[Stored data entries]
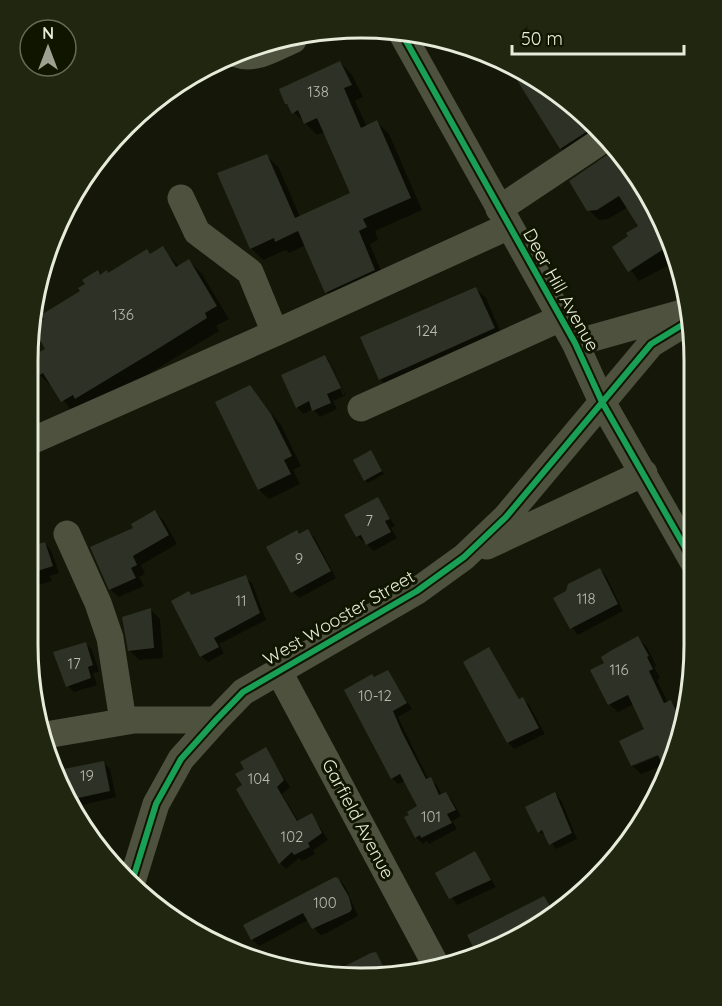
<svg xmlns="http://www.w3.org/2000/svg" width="722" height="1006" font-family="Quicksand,sans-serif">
<rect width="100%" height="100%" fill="#151809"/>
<path fill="#0007" fill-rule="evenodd" d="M504,60L509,62L606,136L573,160L561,148Z
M340,62L352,75L363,97L355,101L367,127L377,122L389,134L422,210L375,231L378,240L370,244L386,283L339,304L327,292L306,245L289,253L286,250L263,260L251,248L219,173L267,156L279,168L300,217L352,194L325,132L317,135L286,104Z
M618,149L661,214L675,262L639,281L614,247L630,237L641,226L628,207L608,219L599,220L589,210Z
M163,248L179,267L189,261L202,274L229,319L216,326L219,331L89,410L74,414L53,387L39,375L32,364L47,349L33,327L101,276L109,275L147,251L151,255Z
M476,289L486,298L503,338L390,389L380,379Z
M325,356L331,363L346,395L333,401L337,409L320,417L313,409L303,414L297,407ZM327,362H330L345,394L343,395Z
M250,387L281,425L301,466L293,470L300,484L269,499L259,490L217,403Z
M371,452L384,474L368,483L365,480Z
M377,499L395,526L391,528L397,538L374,551L357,536Z
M155,512L164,521L177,544L141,565L145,574L139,577L144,586L119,597L110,589L135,529Z
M308,531L314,537L336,578L299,598L293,592L300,535Z
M45,543L51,550L59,573L50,576L52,581L28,588L29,548Z
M600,569L606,576L623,611L578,635L572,628Z
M245,577L252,583L266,620L219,644L224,653L208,662L201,656L189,593L192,596Z
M150,609L160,619L163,658L139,660L129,650Z
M638,638L647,647L656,665L654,667L660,678L657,680L668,703L671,701L682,713L668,766L666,764L641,774L632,765L646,729L634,704L618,712L609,704L606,663ZM665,751L666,753L634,766V763Z
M85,643L92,650L99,672L93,673L97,685L74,692L68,686Z
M488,649L520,700L523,699L529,705L545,734L514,749L508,742Z
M388,672L412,709L398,717L428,779L437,785L442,796L446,794L452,800L461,816L452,821L457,829L429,844L426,841L423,844L416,837L419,807L405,781L398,784L392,778L375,679Z
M265,749L290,787L282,794L299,822L312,815L328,840L313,850L315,854L302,861L299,858L286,869L280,863L244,786L246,770Z
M103,762L110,769L116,797L74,807L66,792L61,771Z
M555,794L561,800L577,839L556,849L547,836L539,832Z
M82,828L90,830L96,837L94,843Z
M475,853L496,887L457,905L437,874Z
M338,879L345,886L358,916L325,934L320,935L308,920L259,946L253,940L245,925Z
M544,898L555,913L489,953L479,956L469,935Z
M376,954L389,976L336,974Z"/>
<path fill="#2e3125" d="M340,61L352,85L344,88L361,128L377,120L411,198L363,219L367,227L359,231L375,270L325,293L298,231L275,242L274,238L250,249L217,173L267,154L295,218L350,193L317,118L304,124L298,110L292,114L287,104H285L279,89Z
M505,61L509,62L594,127L560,149Z
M617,148L661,214L670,245L628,272L612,247L628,236L626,233L638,226L619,196L597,210L587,211L569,181Z
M163,246L176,267L189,259L217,306L205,313L207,318L156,350L75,399L73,395L61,402L43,373L38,376L32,367V356L45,349L33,326L44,319L41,315L80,291L78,288L85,284L82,280L98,270L100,275L107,270L108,273L147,249L150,254Z
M476,287L495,328L379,380L360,337Z
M325,355L341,388L327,394L331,403L312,411L309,401L296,408L281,375Z
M250,385L271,414L292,456L284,460L291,474L258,490L215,402Z
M371,450L382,471L364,481L353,460Z
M378,497L390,519L385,521L391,532L366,545L361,535L356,537L344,515Z
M155,510L169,535L133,556L137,565L131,568L136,578L109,590L90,547L133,528L131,524Z
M308,529L331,571L291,593L266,547L297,530L299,534Z
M45,542L53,566L28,574L29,547Z
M600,568L618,604L570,629L553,598L566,591L568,584Z
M246,575L260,613L214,638L219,647L200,657L171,601L189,591L191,595Z
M151,608L154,648L128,651L122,617Z
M638,636L649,656L647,657L653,669L649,671L664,703L671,700L680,719L666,772L658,755L631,766L619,741L644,729L628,695L608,705L590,670L604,663L601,657L612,650Z
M86,642L93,665L88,667L91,678L66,687L53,652Z
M489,647L519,699L523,697L539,728L507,743L463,662Z
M388,670L407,703L393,711L402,732L426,779L431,777L439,795L446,792L456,810L447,814L452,823L421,838L420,835L415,838L404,817L409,815L407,812L417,806L400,774L391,779L344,690L372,674L374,677Z
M266,747L284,780L277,787L297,821L312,813L322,833L308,843L310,847L294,855L292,852L279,864L236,789L242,785L235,774L244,769L240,762Z
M104,761L110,791L69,800L59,770Z
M555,792L572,833L549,845L542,830L538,833L525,807Z
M475,851L491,880L449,899L435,873Z
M335,877L338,878L349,897L352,909L350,912L312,929L303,913L251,940L243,925Z
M544,896L551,908V915L489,953L478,956L467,935Z
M376,952L388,976L329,974L371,953Z"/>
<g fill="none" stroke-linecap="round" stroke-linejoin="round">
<path stroke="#4d513e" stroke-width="27" d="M401,32L575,343L602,402L694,563
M237,54C256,61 276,47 293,40
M181,198L197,232L250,272L275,333L509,226
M499,209L607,137
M575,343L689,311
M361,408L561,318
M36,439L275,333
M67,534L98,603L110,638L123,721
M487,546L644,473
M278,670L437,967
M40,736L134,720H216
M131,885L156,804L181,759L216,720L243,692L417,591L464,557L506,517L651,344L692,319"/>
<defs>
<path id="cycleway" d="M401,32L575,343L602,402L694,563
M131,885L156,804L181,759L216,720L243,692L417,591L464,557L506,517L651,344L692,319"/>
</defs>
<use href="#cycleway" stroke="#101500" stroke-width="10"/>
<use href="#cycleway" stroke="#1a9f57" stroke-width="6"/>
</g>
<g text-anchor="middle" stroke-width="6" stroke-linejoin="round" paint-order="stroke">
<g font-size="15" fill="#b9bcad">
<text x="318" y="97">138</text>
<text x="123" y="320">136</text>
<text x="427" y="336">124</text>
<text x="369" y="526">7</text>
<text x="299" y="564">9</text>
<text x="586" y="604">118</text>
<text x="241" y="606">11</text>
<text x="74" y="669">17</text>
<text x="619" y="675">116</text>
<text x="375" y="701">10-12</text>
<text x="87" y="781">19</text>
<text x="259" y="784">104</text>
<text x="431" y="822">101</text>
<text x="292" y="842">102</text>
<text x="325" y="908">100</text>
</g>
<g font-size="18" fill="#e7ebda" stroke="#101500">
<text transform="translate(561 290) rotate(61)" y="6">Deer Hill Avenue</text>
<text transform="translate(339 618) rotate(-30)" y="6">West Wooster Street</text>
<text transform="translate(358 819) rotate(62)" y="6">Garfield Avenue</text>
</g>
</g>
<path d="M0 0H722V1006H0ZM361 38H361A323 323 0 0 1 684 361V645A323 323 0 0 1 361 968H361A323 323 0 0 1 38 645V361A323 323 0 0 1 361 38Z" fill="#212611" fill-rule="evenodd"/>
<path fill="none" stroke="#e7ebda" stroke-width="3" d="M361 38H361A323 323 0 0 1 684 361V645A323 323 0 0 1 361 968H361A323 323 0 0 1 38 645V361A323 323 0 0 1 361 38Z"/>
<g transform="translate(48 48)"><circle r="28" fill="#101500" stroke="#666b57" stroke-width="1.5"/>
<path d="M0-4.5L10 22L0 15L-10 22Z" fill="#9ea191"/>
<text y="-9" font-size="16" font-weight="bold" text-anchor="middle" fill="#e7ebda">N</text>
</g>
<path d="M512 45v9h172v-9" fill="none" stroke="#e7ebda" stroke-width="3"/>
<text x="521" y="45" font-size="18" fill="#e7ebda" stroke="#101500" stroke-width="4.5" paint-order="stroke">50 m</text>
</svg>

_What to do_
Return the records above exactly, without the pictures.

_Output for this exercise_
<svg xmlns="http://www.w3.org/2000/svg" width="722" height="1006" font-family="Quicksand,sans-serif">
<rect width="100%" height="100%" fill="#151809"/>
<path fill="#0007" fill-rule="evenodd" d="M504,60L509,62L606,136L573,160L561,148Z
M340,62L352,75L363,97L355,101L367,127L377,122L389,134L422,210L375,231L378,240L370,244L386,283L339,304L327,292L306,245L289,253L286,250L263,260L251,248L219,173L267,156L279,168L300,217L352,194L325,132L317,135L286,104Z
M618,149L661,214L675,262L639,281L614,247L630,237L641,226L628,207L608,219L599,220L589,210Z
M163,248L179,267L189,261L202,274L229,319L216,326L219,331L89,410L74,414L53,387L39,375L32,364L47,349L33,327L101,276L109,275L147,251L151,255Z
M476,289L486,298L503,338L390,389L380,379Z
M325,356L331,363L346,395L333,401L337,409L320,417L313,409L303,414L297,407ZM327,362H330L345,394L343,395Z
M250,387L281,425L301,466L293,470L300,484L269,499L259,490L217,403Z
M371,452L384,474L368,483L365,480Z
M377,499L395,526L391,528L397,538L374,551L357,536Z
M155,512L164,521L177,544L141,565L145,574L139,577L144,586L119,597L110,589L135,529Z
M308,531L314,537L336,578L299,598L293,592L300,535Z
M45,543L51,550L59,573L50,576L52,581L28,588L29,548Z
M600,569L606,576L623,611L578,635L572,628Z
M245,577L252,583L266,620L219,644L224,653L208,662L201,656L189,593L192,596Z
M150,609L160,619L163,658L139,660L129,650Z
M638,638L647,647L656,665L654,667L660,678L657,680L668,703L671,701L682,713L668,766L666,764L641,774L632,765L646,729L634,704L618,712L609,704L606,663ZM665,751L666,753L634,766V763Z
M85,643L92,650L99,672L93,673L97,685L74,692L68,686Z
M488,649L520,700L523,699L529,705L545,734L514,749L508,742Z
M388,672L412,709L398,717L428,779L437,785L442,796L446,794L452,800L461,816L452,821L457,829L429,844L426,841L423,844L416,837L419,807L405,781L398,784L392,778L375,679Z
M265,749L290,787L282,794L299,822L312,815L328,840L313,850L315,854L302,861L299,858L286,869L280,863L244,786L246,770Z
M103,762L110,769L116,797L74,807L66,792L61,771Z
M555,794L561,800L577,839L556,849L547,836L539,832Z
M82,828L90,830L96,837L94,843Z
M475,853L496,887L457,905L437,874Z
M338,879L345,886L358,916L325,934L320,935L308,920L259,946L253,940L245,925Z
M544,898L555,913L489,953L479,956L469,935Z
M376,954L389,976L336,974Z"/>
<path fill="#2e3125" d="M340,61L352,85L344,88L361,128L377,120L411,198L363,219L367,227L359,231L375,270L325,293L298,231L275,242L274,238L250,249L217,173L267,154L295,218L350,193L317,118L304,124L298,110L292,114L287,104H285L279,89Z
M505,61L509,62L594,127L560,149Z
M617,148L661,214L670,245L628,272L612,247L628,236L626,233L638,226L619,196L597,210L587,211L569,181Z
M163,246L176,267L189,259L217,306L205,313L207,318L156,350L75,399L73,395L61,402L43,373L38,376L32,367V356L45,349L33,326L44,319L41,315L80,291L78,288L85,284L82,280L98,270L100,275L107,270L108,273L147,249L150,254Z
M476,287L495,328L379,380L360,337Z
M325,355L341,388L327,394L331,403L312,411L309,401L296,408L281,375Z
M250,385L271,414L292,456L284,460L291,474L258,490L215,402Z
M371,450L382,471L364,481L353,460Z
M378,497L390,519L385,521L391,532L366,545L361,535L356,537L344,515Z
M155,510L169,535L133,556L137,565L131,568L136,578L109,590L90,547L133,528L131,524Z
M308,529L331,571L291,593L266,547L297,530L299,534Z
M45,542L53,566L28,574L29,547Z
M600,568L618,604L570,629L553,598L566,591L568,584Z
M246,575L260,613L214,638L219,647L200,657L171,601L189,591L191,595Z
M151,608L154,648L128,651L122,617Z
M638,636L649,656L647,657L653,669L649,671L664,703L671,700L680,719L666,772L658,755L631,766L619,741L644,729L628,695L608,705L590,670L604,663L601,657L612,650Z
M86,642L93,665L88,667L91,678L66,687L53,652Z
M489,647L519,699L523,697L539,728L507,743L463,662Z
M388,670L407,703L393,711L402,732L426,779L431,777L439,795L446,792L456,810L447,814L452,823L421,838L420,835L415,838L404,817L409,815L407,812L417,806L400,774L391,779L344,690L372,674L374,677Z
M266,747L284,780L277,787L297,821L312,813L322,833L308,843L310,847L294,855L292,852L279,864L236,789L242,785L235,774L244,769L240,762Z
M104,761L110,791L69,800L59,770Z
M555,792L572,833L549,845L542,830L538,833L525,807Z
M475,851L491,880L449,899L435,873Z
M335,877L338,878L349,897L352,909L350,912L312,929L303,913L251,940L243,925Z
M544,896L551,908V915L489,953L478,956L467,935Z
M376,952L388,976L329,974L371,953Z"/>
<g fill="none" stroke-linecap="round" stroke-linejoin="round">
<path stroke="#4d513e" stroke-width="27" d="M401,32L575,343L602,402L694,563
M237,54C256,61 276,47 293,40
M181,198L197,232L250,272L275,333L509,226
M499,209L607,137
M575,343L689,311
M361,408L561,318
M36,439L275,333
M67,534L98,603L110,638L123,721
M487,546L644,473
M278,670L437,967
M40,736L134,720H216
M131,885L156,804L181,759L216,720L243,692L417,591L464,557L506,517L651,344L692,319"/>
<defs>
<path id="cycleway" d="M401,32L575,343L602,402L694,563
M131,885L156,804L181,759L216,720L243,692L417,591L464,557L506,517L651,344L692,319"/>
</defs>
<use href="#cycleway" stroke="#101500" stroke-width="10"/>
<use href="#cycleway" stroke="#1a9f57" stroke-width="6"/>
</g>
<g text-anchor="middle" stroke-width="6" stroke-linejoin="round" paint-order="stroke">
<g font-size="15" fill="#b9bcad">
<text x="318" y="97">138</text>
<text x="123" y="320">136</text>
<text x="427" y="336">124</text>
<text x="369" y="526">7</text>
<text x="299" y="564">9</text>
<text x="586" y="604">118</text>
<text x="241" y="606">11</text>
<text x="74" y="669">17</text>
<text x="619" y="675">116</text>
<text x="375" y="701">10-12</text>
<text x="87" y="781">19</text>
<text x="259" y="784">104</text>
<text x="431" y="822">101</text>
<text x="292" y="842">102</text>
<text x="325" y="908">100</text>
</g>
<g font-size="18" fill="#e7ebda" stroke="#101500">
<text transform="translate(561 290) rotate(61)" y="6">Deer Hill Avenue</text>
<text transform="translate(339 618) rotate(-30)" y="6">West Wooster Street</text>
<text transform="translate(358 819) rotate(62)" y="6">Garfield Avenue</text>
</g>
</g>
<path d="M0 0H722V1006H0ZM361 38H361A323 323 0 0 1 684 361V645A323 323 0 0 1 361 968H361A323 323 0 0 1 38 645V361A323 323 0 0 1 361 38Z" fill="#212611" fill-rule="evenodd"/>
<path fill="none" stroke="#e7ebda" stroke-width="3" d="M361 38H361A323 323 0 0 1 684 361V645A323 323 0 0 1 361 968H361A323 323 0 0 1 38 645V361A323 323 0 0 1 361 38Z"/>
<g transform="translate(48 48)"><circle r="28" fill="#101500" stroke="#666b57" stroke-width="1.5"/>
<path d="M0-4.5L10 22L0 15L-10 22Z" fill="#9ea191"/>
<text y="-9" font-size="16" font-weight="bold" text-anchor="middle" fill="#e7ebda">N</text>
</g>
<path d="M512 45v9h172v-9" fill="none" stroke="#e7ebda" stroke-width="3"/>
<text x="521" y="45" font-size="18" fill="#e7ebda" stroke="#101500" stroke-width="4.5" paint-order="stroke">50 m</text>
</svg>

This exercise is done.